Point important : il faut savoir que cette jeune société d’une vingtaine d’employés, dont les locaux sont pour le moment basés à Station F, est “remote first”. C'est-à-dire que la majorité de ses employés ne vivent pas sur Paris, et télétravaillent. En outre, les locaux de l’entreprise ne sont pas suffisamment grands pour accueillir toute l’équipe en même temps. Elle s’inscrit donc dans le cadre réglementaire où les salariés sont en droit de demander une indemnité forfaitaire si leur entreprise ne peut pas les accueillir tous les jours. Dans le cas inverse, les négociations se mènent au sein de la société mais l’employeur n’est pas tenu légalement de mettre en place ce forfait puisque le télétravail est un choix du salarié. D’où le mouvement de retour au bureau.

“Ne pas reporter les coûts généraux sur les salariés”

D’après une étude menée en avril dernier par Critix France, fournisseur américain de solutions de télétravail, “84% des salariés français aimeraient que leur entreprise les dédommage pour les frais de carburant et/ou d’énergie lorsqu’ils télétravaillent, sous forme d’une augmentation de salaire ou d’une indemnité”, explique Sophie Troistorff, Directrice Générale, dans une interview accordée à Capital. Bref, vaste débat dont nous ne sommes qu’aux balbutiements, surtout pour les salariés pris en sandwich entre la hausse du coût de l’essence et de l’électricité.

Quid des effets de rebond induits par le télétravail ?

Il est vrai que de plus en plus d’entreprises sous-dimensionnent leurs bureaux, certes pour répondre à la demande de télétravail de leurs employés, mais aussi car cela représente des gains considérables en termes immobiliers et énergétiques puisque les factures des entreprises vont être multipliées par trois ou quatre cet hiver. Un véritable point de vigilance selon Raphaelle Bertholon, Secrétaire Nationale CFE-CGC à l'Économie, Industrie, Numérique et Logement, qui rappelle que les salariés peuvent sur justificatifs se faire rembourser les frais liés au télétravail (si l’employeur oblige le télétravail ou ne fournit pas de bureau) et que les particuliers bénéficient pour l’heure du bouclier tarifaire mis en place par l’Etat. Mais sera-t-il toujours en place l’année prochaine, d’autant que la situation ne va pas s’améliorer… Voilà déjà plusieurs années que les instituts spécialisés à l’image de France Stratégie alertent le Gouvernement de la tension sur le marché de l’électricité pour cause de production nationale insuffisante.

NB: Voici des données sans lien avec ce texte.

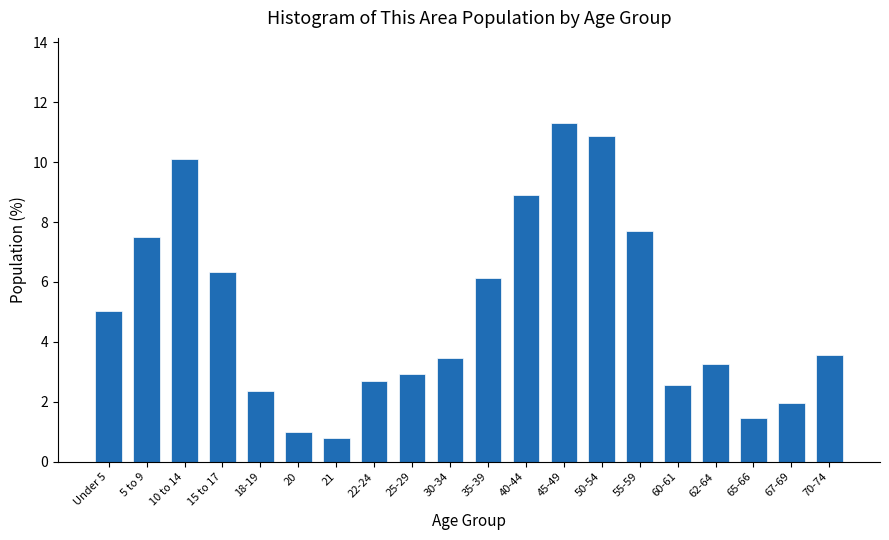

Reading left to right, extract all data points from this chart.

5.0	7.5	10.1	6.3	2.4	1.0	0.8	2.7	2.9	3.5	6.1	8.9	11.3	10.9	7.7	2.6	3.2	1.5	2.0	3.6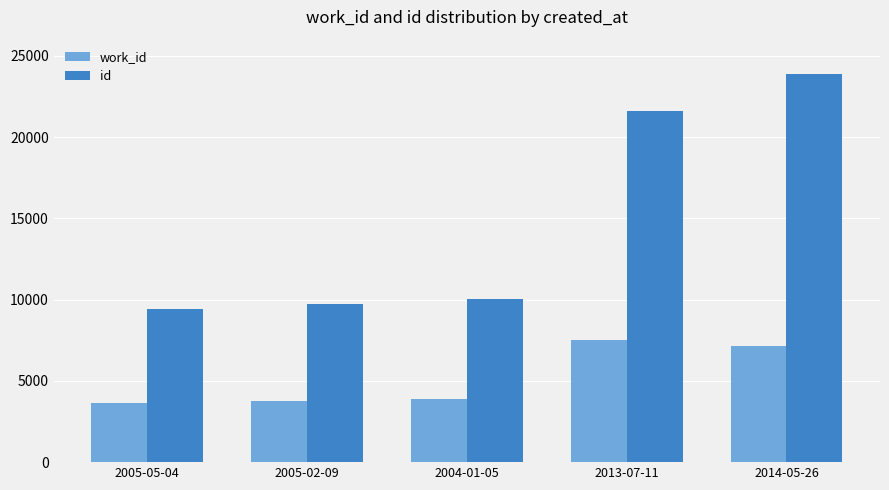

What is the average value of the id series?

14939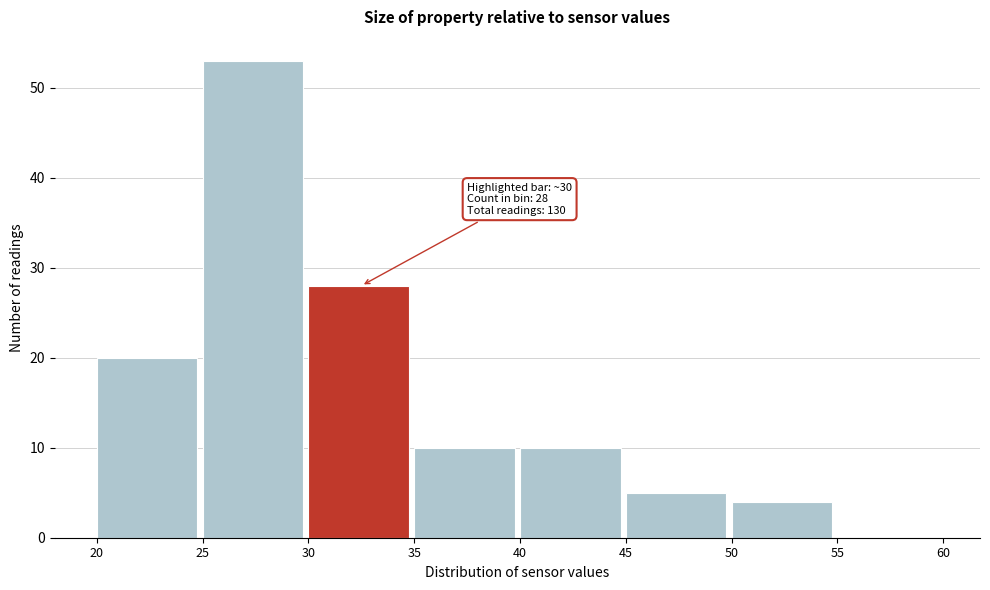

Which range on the x-axis has the tallest bar?

25 to 30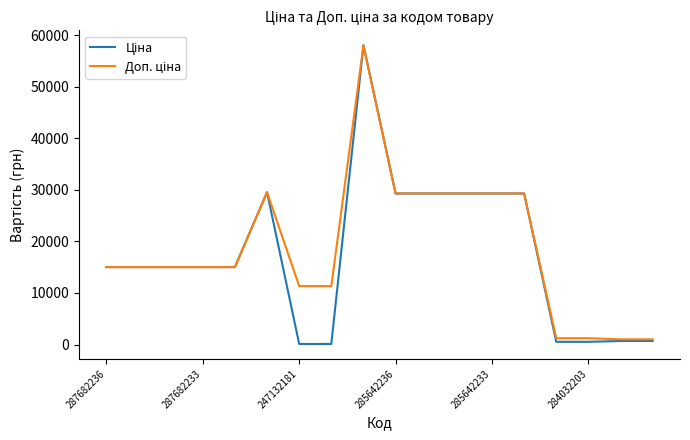

What is the maximum value shown in the chart?

58037.0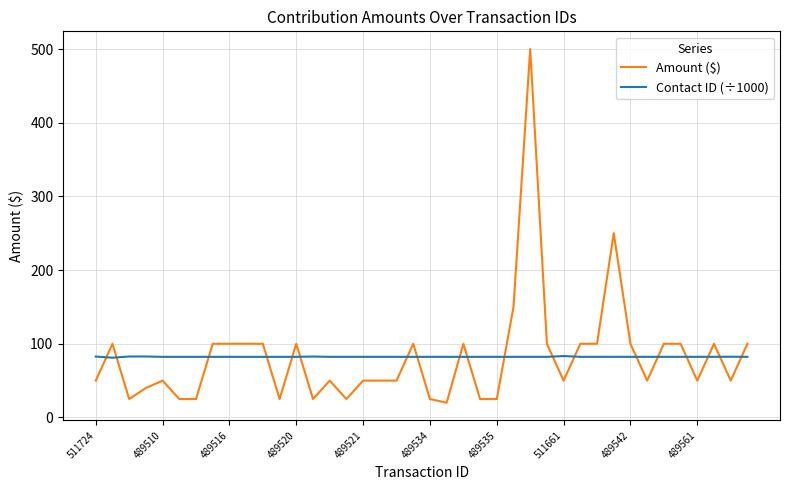

What is the sum of all Contact ID (÷1000) values?

3292.3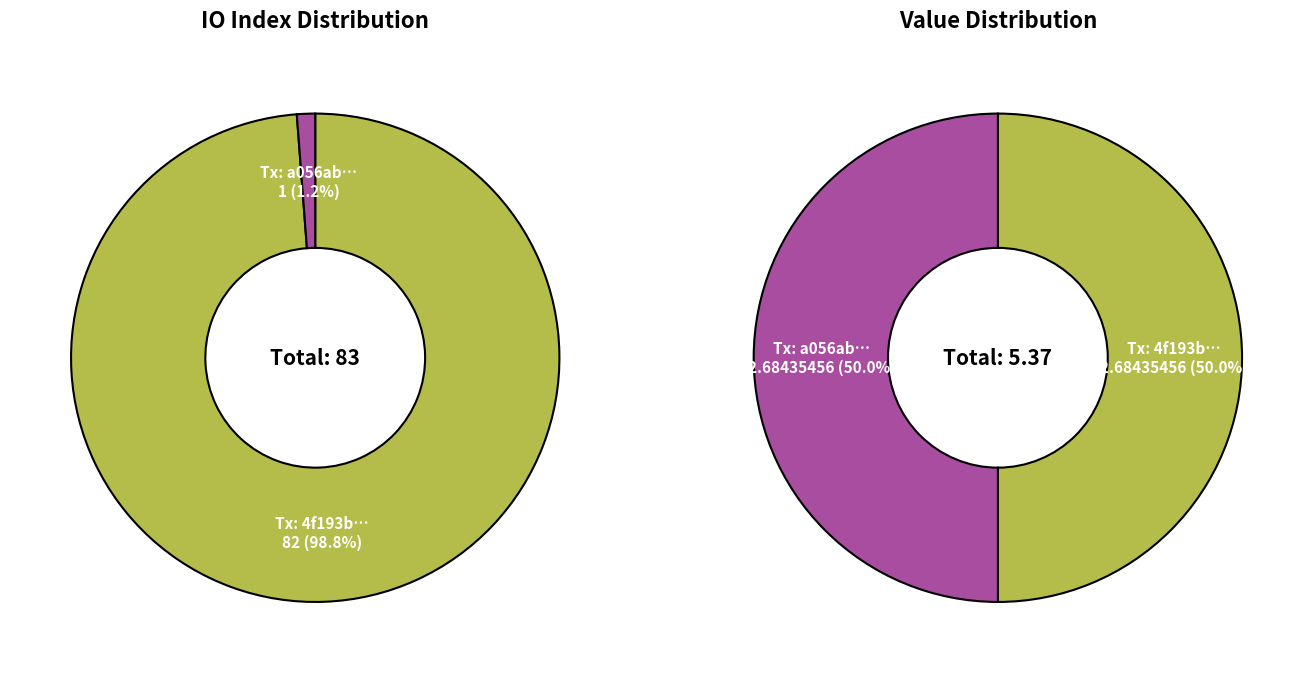

Which series changed the most between values_io_index and values_value?

values_io_index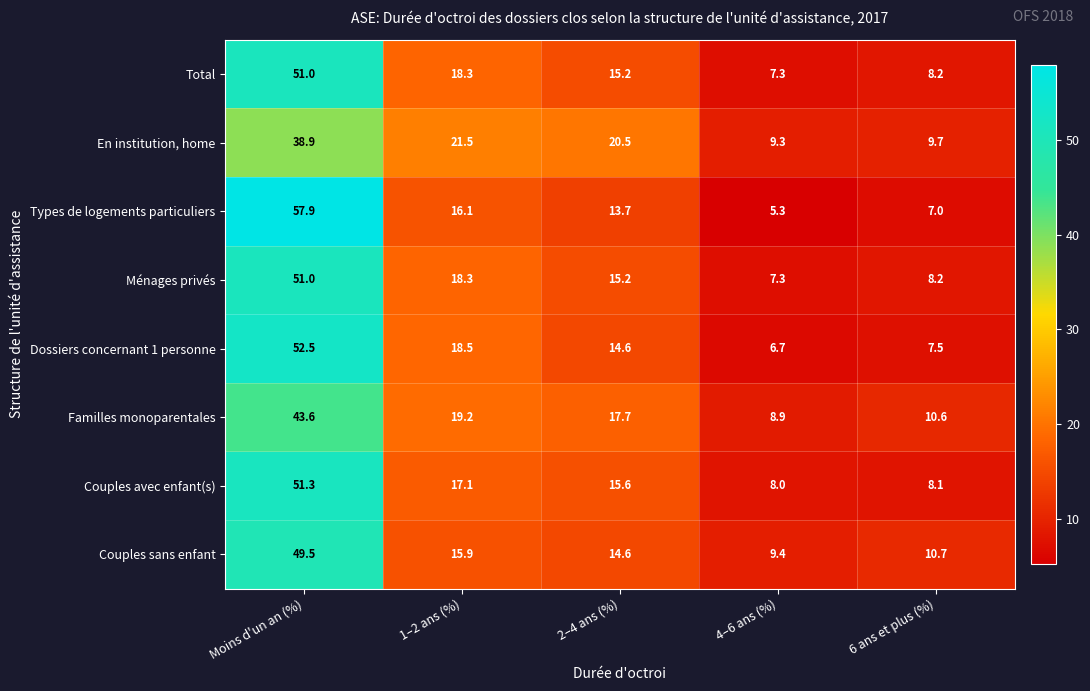

What is the sum of the Familles monoparentales values at 2–4 ans (%) and 4–6 ans (%)?

26.6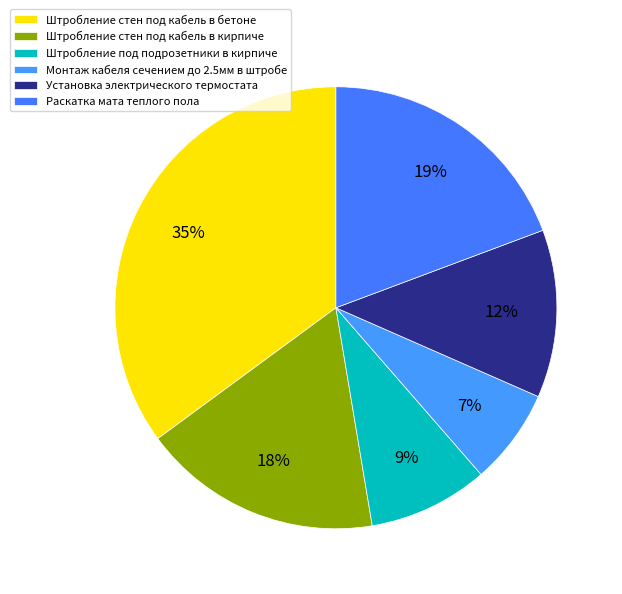

To the nearest percent, what is the average slice percentage?

17%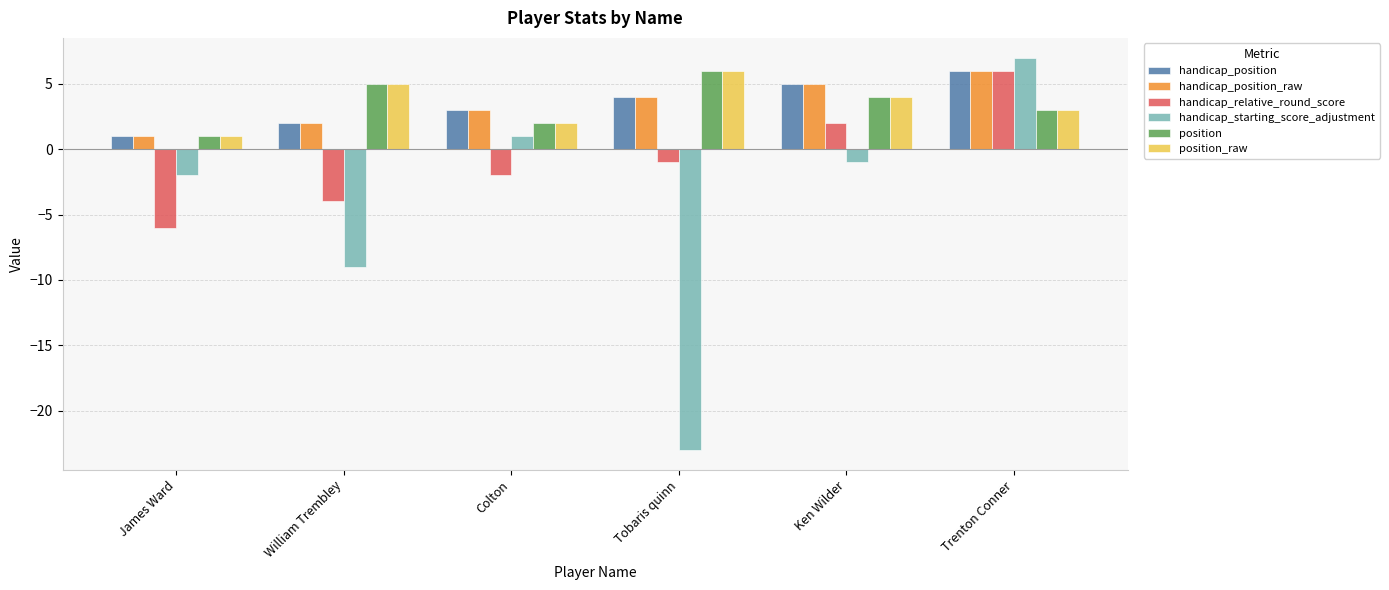

How many groups of bars are there?

6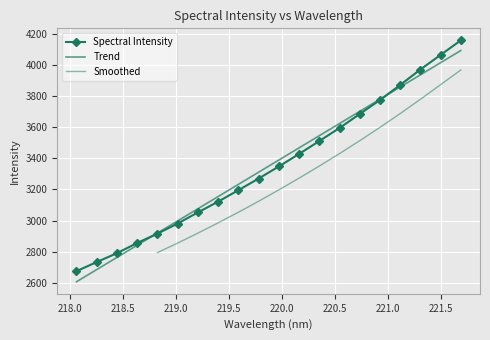

How many data points are above 3347?

10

Raphaelle Bertholon nous invite donc à prendre de la hauteur sur le sujet et à mener une réflexion globale sur la sobriété énergétique. “Entre chauffer un espace au bureau qui fait l’équivalent de 15m2 (et encore, je suis généreuse), et un logement de 90m2 (la moyenne en France selon l’INSEE), on est en droit de s’interroger sur la pertinence de la chose. Bien sûr, les cas diffèrent selon que l’on se déplace en métro ou en voiture, mais il faut bien penser que les transports en commun ne vont pas s’arrêter parce que certains salariés sont en télétravail. D’autant que c’est le contribuable qui finance indirectement ces coûts au niveau des collectivités”, analyse-t-elle.

Dans un rapport sur les effets de rebond induits par le télétravail, l’ADEME esquisse un premier bilan de la diminution réelle de l’empreinte carbone grâce au télétravail. En moyenne, les effets de rebond réduisent de 31 % les bénéfices environnementaux du télétravail. Ils sont liés aux déplacements personnels supplémentaires qui n’étaient pas possibles auparavant, à la consommation du logement, la pollution numérique à cause des outils de travail à distance,  ou encore aux déchets liés à l’achat d’équipements électroniques. Au final, l’Ademe conclut que les bénéfices environnementaux sont "significatifs et justifient l'encouragement du développement du télétravail". Néanmoins, l'agence prévoit de poursuivre son évaluation des effets rebond à plus long terme.